There are two major paradigms for running AlignTK tools in parallel for faster throughput on large datasets.  The first paradigm is used for simple image processing operations that generally run fairly quickly but must be applied to thousands of images.  Here, a program called prun manages the parallel execution of individual commands.  It take a command template and a list of strings, substitutes each list entry into the template, and then runs those commands on a set of worker nodes.  For example, if the file reduce.cmd contains:

reduce -factor 8 -input images/%s.tif -output images8/%s.tif

and the file images.lst contains:

z01
z02
z03

then running the following MPI program (possibly inside a batch job):

mpirun -np 4 prun -command reduce.cmd -list images.lst

will cause these individual commands to be delegated to the workers:

reduce -factor 8 -input images/z01.tif -output images8/z01.tif
reduce -factor 8 -input images/z02.tif -output images8/z02.tif
reduce -factor 8 -input images/z03.tif -output images8/z03.tif

Since there are 4 processes total, there will be one master and three workers, and all the above commands will run in parallel.  If there had been more entries in the list, then the first free worker would get the next command, etc., until all items in the list were completely processed.

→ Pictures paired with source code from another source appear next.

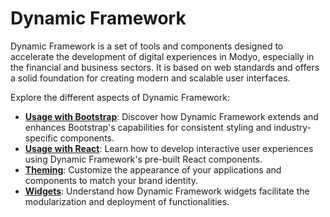 # Dynamic Framework

Dynamic Framework is a set of tools and components designed to accelerate the development of digital experiences in Modyo, especially in the financial and business sectors. It is based on web standards and offers a solid foundation for creating modern and scalable user interfaces.

Explore the different aspects of Dynamic Framework:

*   **[Usage with Bootstrap](bootstrap.md)**: Discover how Dynamic Framework extends and enhances Bootstrap's capabilities for consistent styling and industry-specific components.
*   **[Usage with React](react.md)**: Learn how to develop interactive user experiences using Dynamic Framework's pre-built React components.
*   **[Theming](theming.md)**: Customize the appearance of your applications and components to match your brand identity.
*   **[Widgets](widgets.md)**: Understand how Dynamic Framework widgets facilitate the modularization and deployment of functionalities.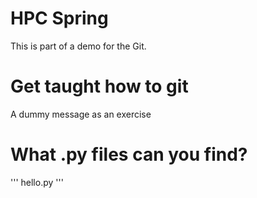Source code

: # HPC Spring
This is part of a demo for the Git.

# Get taught how to git
A dummy message as an exercise

# What .py files can you find?
'''
hello.py
'''

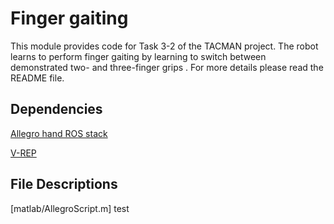 # Finger gaiting
This module provides code for Task 3-2 of the TACMAN project. The robot learns to perform finger gaiting by learning to switch between demonstrated two- and three-finger grips . For more details please read the README file.


## Dependencies
[Allegro hand ROS stack](https://github.com/simlabrobotics/allegro_hand_ros)

[V-REP](http://www.coppeliarobotics.com/)

## File Descriptions
[matlab/AllegroScript.m] test
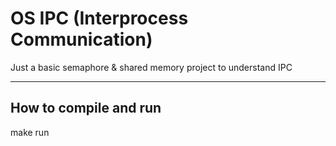 # OS IPC (Interprocess Communication)

Just a basic semaphore &amp; shared memory project to understand IPC

--------------------------------
How to compile and run
--------------------------------

make run

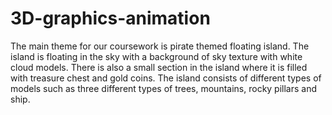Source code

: # 3D-graphics-animation

The main theme for our coursework is pirate themed floating island. 
The island is floating in the sky with a background of sky texture with white cloud models. There is also a small section in the island where it is filled with treasure chest and gold coins. 
The island consists of different types of models such as three different types of trees, mountains, rocky pillars and ship.
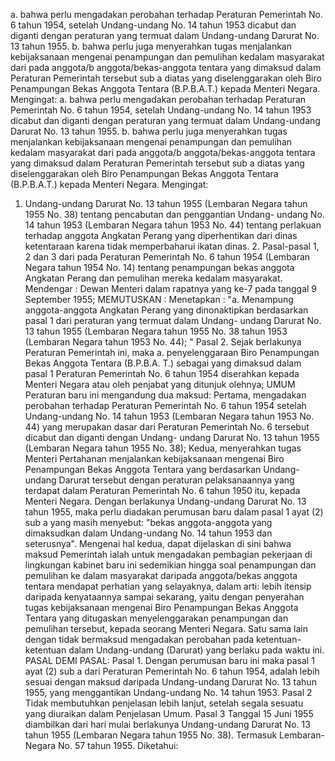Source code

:  a. bahwa perlu mengadakan perobahan terhadap Peraturan Pemerintah No. 6 tahun 1954, setelah Undang-undang No. 14 tahun 1953 dicabut dan diganti dengan peraturan yang termuat dalam Undang-undang Darurat No. 13 tahun 1955. b. bahwa perlu juga menyerahkan tugas menjalankan kebijaksanaan mengenai penampungan dan pemulihan kedalam masyarakat dari pada anggota/b anggota/bekas-anggota tentara yang dimaksud dalam Peraturan Pemerintah tersebut sub a diatas yang diselenggarakan oleh Biro Penampungan Bekas Anggota Tentara (B.P.B.A.T.) kepada Menteri Negara. Mengingat:
a. bahwa perlu mengadakan perobahan terhadap Peraturan Pemerintah No. 6 tahun 1954, setelah Undang-undang No. 14 tahun 1953 dicabut dan diganti dengan peraturan yang termuat dalam Undang-undang Darurat No. 13 tahun 1955. b. bahwa perlu juga menyerahkan tugas menjalankan kebijaksanaan mengenai penampungan dan pemulihan kedalam masyarakat dari pada anggota/b anggota/bekas-anggota tentara yang dimaksud dalam Peraturan Pemerintah tersebut sub a diatas yang diselenggarakan oleh Biro Penampungan Bekas Anggota Tentara (B.P.B.A.T.) kepada Menteri Negara. Mengingat:
1. Undang-undang Darurat No. 13 tahun 1955 (Lembaran Negara tahun 1955 No. 38) tentang pencabutan dan penggantian Undang- undang No. 14 tahun 1953 (Lembaran Negara tahun 1953 No. 44) tentang perlakuan terhadap anggota Angkatan Perang yang diperhentikan dari dinas ketentaraan karena tidak memperbaharui ikatan dinas. 2. Pasal-pasal 1, 2 dan 3 dari pada Peraturan Pemerintah No. 6 tahun 1954 (Lembaran Negara tahun 1954 No. 14) tentang penampungan bekas anggota Angkatan Perang dan pemulihan mereka kedalam masyarakat. Mendengar : Dewan Menteri dalam rapatnya yang ke-7 pada tanggal 9 September 1955;
MEMUTUSKAN :
 Menetapkan : "a. Menampung anggota-anggota Angkatan Perang yang dinonaktipkan berdasarkan pasal 1 dari peraturan yang termuat dalam Undang- undang Darurat No. 13 tahun 1955 (Lembaran Negara tahun 1955 No. 38 tahun 1953 (Lembaran Negara tahun 1953 No. 44); " Pasal 2. Sejak berlakunya Peraturan Pemerintah ini, maka a. penyelenggaraan Biro Penampungan Bekas Anggota Tentara (B.P.B.A. T.) sebagai yang dimaksud dalam pasal 1 Peraturan Pemerintah No. 6 tahun 1954 diserahkan kepada Menteri Negara atau oleh penjabat yang ditunjuk olehnya; UMUM Peraturan baru ini mengandung dua maksud: Pertama, mengadakan perobahan terhadap Peraturan Pemerintah No. 6 tahun 1954 setelah Undang-undang No. 14 tahun 1953 (Lembaran Negara tahun 1953 No. 44) yang merupakan dasar dari Peraturan Pemerintah No. 6 tersebut dicabut dan diganti dengan Undang- undang Darurat No. 13 tahun 1955 (Lembaran Negara tahun 1955 No. 38); Kedua, menyerahkan tugas Menteri Pertahanan menjalankan kebijaksanaan mengenai Biro Penampungan Bekas Anggota Tentara yang berdasarkan Undang-undang Darurat tersebut dengan peraturan pelaksanaannya yang terdapat dalam Peraturan Pemerintah No. 6 tahun 1950 itu, kepada Menteri Negara. Dengan berlakunya Undang-undang Darurat No. 13 tahun 1955, maka perlu diadakan perumusan baru dalam pasal 1 ayat (2) sub a yang masih menyebut: "bekas anggota-anggota yang dimaksudkan dalam Undang-undang No. 14 tahun 1953 dan seterusnya". Mengenai hal kedua, dapat dijelaskan di sini bahwa maksud Pemerintah ialah untuk mengadakan pembagian pekerjaan di lingkungan kabinet baru ini sedemikian hingga soal penampungan dan pemulihan ke dalam masyarakat daripada anggota/bekas anggota tentara mendapat perhatian yang selayaknya, dalam arti: lebih itensip daripada kenyataannya sampai sekarang, yaitu dengan penyerahan tugas kebijaksanaan mengenai Biro Penampungan Bekas Anggota Tentara yang ditugaskan menyelenggarakan penampungan dan pemulihan tersebut, kepada seorang Menteri Negara. Satu sama lain dengan tidak bermaksud mengadakan perobahan pada ketentuan- ketentuan dalam Undang-undang (Darurat) yang berlaku pada waktu ini. PASAL DEMI PASAL: Pasal 1. Dengan perumusan baru ini maka pasal 1 ayat (2) sub a dari Peraturan Pemerintah No. 6 tahun 1954, adalah lebih sesuai dengan maksud daripada Undang-undang Darurat No. 13 tahun 1955, yang menggantikan Undang-undang No. 14 tahun 1953. Pasal 2 Tidak membutuhkan penjelasan lebih lanjut, setelah segala sesuatu yang diuraikan dalam Penjelasan Umum. Pasal 3 Tanggal 15 Juni 1955 diambilkan dari hari mulai berlakunya Undang-undang Darurat No. 13 tahun 1955 (Lembaran Negara tahun 1955 No. 38). Termasuk Lembaran-Negara No. 57 tahun 1955. Diketahui: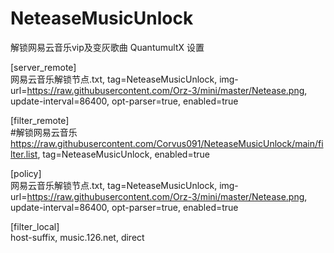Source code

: # NeteaseMusicUnlock
解锁网易云音乐vip及变灰歌曲
QuantumultX 设置

[server_remote]  
网易云音乐解锁节点.txt, tag=NeteaseMusicUnlock, img-url=https://raw.githubusercontent.com/Orz-3/mini/master/Netease.png, update-interval=86400, opt-parser=true, enabled=true  

[filter_remote]  
#解锁网易云音乐  
https://raw.githubusercontent.com/Corvus091/NeteaseMusicUnlock/main/filter.list, tag=NeteaseMusicUnlock, enabled=true  

[policy]  
网易云音乐解锁节点.txt, tag=NeteaseMusicUnlock, img-url=https://raw.githubusercontent.com/Orz-3/mini/master/Netease.png, update-interval=86400, opt-parser=true, enabled=true  

[filter_local]  
host-suffix, music.126.net, direct  
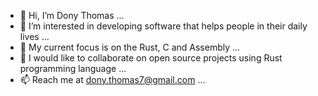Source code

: - 👋 Hi, I’m Dony Thomas ...
- 👀 I’m interested in developing software that helps people in their daily lives ...
- 🌱 My current focus is on the Rust, C and Assembly ...
- 💞️ I would like to collaborate on open source projects using Rust programming language ...
- 📫 Reach me at dony.thomas7@gmail.com ...

<!---
dtom7/dtom7 is a ✨ special ✨ repository because its `README.md` (this file) appears on your GitHub profile.
You can click the Preview link to take a look at your changes.
--->
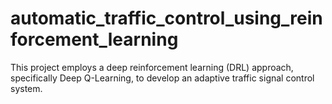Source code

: # automatic_traffic_control_using_reinforcement_learning
This project employs a deep reinforcement learning (DRL) approach, specifically Deep Q-Learning, to develop an adaptive traffic signal control system.
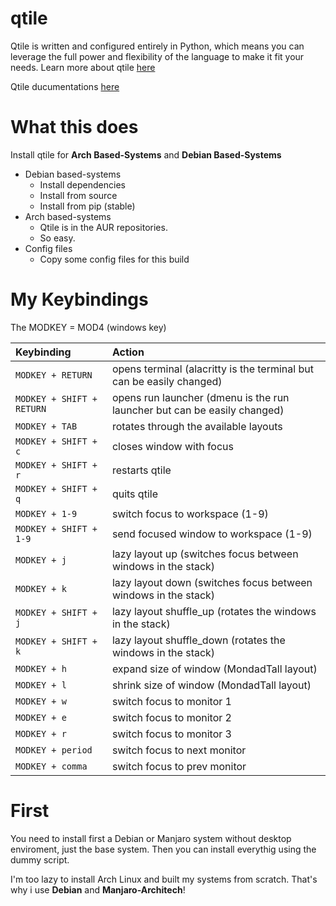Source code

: # qtile

Qtile is written and configured entirely in Python, which means you can leverage the full power and flexibility of the language to make it fit your needs. Learn more about qtile [here](http://www.qtile.org/)

Qtile ducumentations [here](http://docs.qtile.org/en/latest/)

# What this does

Install qtile for **Arch Based-Systems** and **Debian Based-Systems**

* Debian based-systems
	* Install dependencies
	* Install from source
	* Install from pip (stable)
* Arch based-systems
	* Qtile is in the AUR repositories.
	* So easy.
* Config files
	* Copy some config files for this build

# My Keybindings

The MODKEY = MOD4 (windows key)

| Keybinding | Action |
| :--- | :--- |
| `MODKEY + RETURN` | opens terminal (alacritty is the terminal but can be easily changed) |
| `MODKEY + SHIFT + RETURN` | opens run launcher (dmenu is the run launcher but can be easily changed) |
| `MODKEY + TAB` | rotates through the available layouts |
| `MODKEY + SHIFT + c` | closes window with focus |
| `MODKEY + SHIFT + r` | restarts qtile |
| `MODKEY + SHIFT + q` | quits qtile |
| `MODKEY + 1-9` | switch focus to workspace (1-9) |
| `MODKEY + SHIFT + 1-9` | send focused window to workspace (1-9) |
| `MODKEY + j` | lazy layout up (switches focus between windows in the stack) |
| `MODKEY + k` | lazy layout down (switches focus between windows in the stack) |
| `MODKEY + SHIFT + j` | lazy layout shuffle_up (rotates the windows in the stack) |
| `MODKEY + SHIFT + k` | lazy layout shuffle_down (rotates the windows in the stack) |
| `MODKEY + h` | expand size of window (MondadTall layout) |
| `MODKEY + l` | shrink size of window (MondadTall layout) |
| `MODKEY + w` | switch focus to monitor 1 |
| `MODKEY + e` | switch focus to monitor 2 |
| `MODKEY + r` | switch focus to monitor 3 |
| `MODKEY + period` | switch focus to next monitor |
| `MODKEY + comma` | switch focus to prev monitor |

# First

You need to install first a Debian or Manjaro system without desktop enviroment, just the base system. Then you can install everythig using the dummy script.

I'm too lazy to install Arch Linux and built my systems from scratch. That's why i use **Debian** and **Manjaro-Architech**!

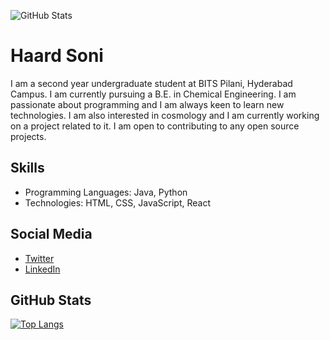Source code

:![GitHub Stats](https://github-readme-stats.vercel.app/api?username=haardsoni&show_icons=true&include_all_commits=true)

# Haard Soni

I am a second year undergraduate student at BITS Pilani, Hyderabad Campus. I am currently pursuing a B.E. in Chemical Engineering. I am passionate about programming and I am always keen to learn new technologies. I am also interested in cosmology and I am currently working on a project related to it. I am open to contributing to any open source projects.

## Skills

- Programming Languages: Java, Python
- Technologies: HTML, CSS, JavaScript, React

## Social Media

- [Twitter](https://twitter.com/HaardSoni)
- [LinkedIn](https://www.linkedin.com/in/haardsoni/)

## GitHub Stats

[![Top Langs](https://github-readme-stats.vercel.app/api/top-langs/?username=haardsoni)](https://github.com/haardsoni/github-readme-stats)
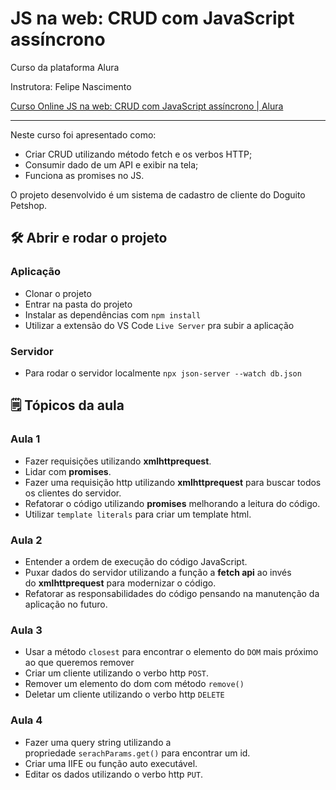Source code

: # JS na web: CRUD com JavaScript assíncrono

Curso da plataforma Alura

Instrutora: Felipe Nascimento

[Curso Online JS na web: CRUD com JavaScript assíncrono | Alura](https://cursos.alura.com.br/course/javascript-crud-assincrono)

---

Neste curso foi apresentado como:

- Criar CRUD utilizando método fetch e os verbos HTTP;
- Consumir dado de um API e exibir na tela;
- Funciona as promises no JS.

O projeto desenvolvido é um sistema de cadastro de cliente do Doguito Petshop.

## 🛠️ Abrir e rodar o projeto

### Aplicação

- Clonar o projeto
- Entrar na pasta do projeto
- Instalar as dependências com `npm install`
- Utilizar a extensão do VS Code `Live Server` pra subir a aplicação
### Servidor

- Para rodar o servidor localmente `npx json-server --watch db.json`

## 🗒️ Tópicos da aula

### Aula 1
- Fazer requisições utilizando **xmlhttprequest**.
- Lidar com **promises**.
- Fazer uma requisição http utilizando **xmlhttprequest** para buscar todos os clientes do servidor.
- Refatorar o código utilizando **promises** melhorando a leitura do código.
- Utilizar `template literals` para criar um template html.
### Aula 2

- Entender a ordem de execução do código JavaScript.
- Puxar dados do servidor utilizando a função a **fetch api** ao invés do **xmlhttprequest** para modernizar o código.
- Refatorar as responsabilidades do código pensando na manutenção da aplicação no futuro.
### Aula 3

- Usar a método `closest` para encontrar o elemento do `DOM` mais próximo ao que queremos remover
- Criar um cliente utilizando o verbo http `POST`.
- Remover um elemento do dom com método `remove()`
- Deletar um cliente utilizando o verbo http `DELETE`
### Aula 4

- Fazer uma query string utilizando a propriedade `serachParams.get()` para encontrar um id.
- Criar uma IIFE ou função auto executável.
- Editar os dados utilizando o verbo http `PUT`.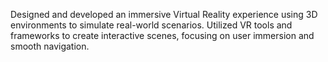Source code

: Designed and developed an immersive Virtual Reality experience using 3D environments to simulate real-world scenarios. Utilized VR tools and frameworks to create interactive scenes, focusing on user immersion and smooth navigation.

The more CPU-intensive programs such as find_rst, register, align, and ortho handle their parallelism internally, and do not need to be invoked via prun.  These programs take lists of images or maps as input, and distribute these over the available processes.  For example, to start a parallel run of register, one would issue a command like this (either interactively or from within a batch job):

mpirun -np 128 register -pairs pairs.lst -input images/ -output maps/  ...<other options>...

This would start up 128 instances of the register program, with one being the master and the other 127 being workers.  The number of processes should not exceed the number of elements in the list by more than 1, otherwise, there will be idle processes that never have any work assigned to them.  The -update option to find_rst and register is often useful when adding new images to a list, or when manually adding correspondence points using inspector.  This option only causes these codes to recompute maps for images which have changed or to which correspondence points have been added since the last time the codes were run.

align and ortho are the only codes that require fast, tight synchronization among their component processes.  They do not use a master/worker decomposition, and any process may potentially communicate with any other process.   For these code a high-bandwidth, low-latency interconnect such as Infiniband is recommended.  Since align only requires maps and not the images themselves, the amount of data that it requires is only a fraction of the raw image data size, and one might consider transferring these maps to a tightly-coupled cluster with low-latency for processing with align, while doing the remainder of the processing on a more loosely-coupled cluster.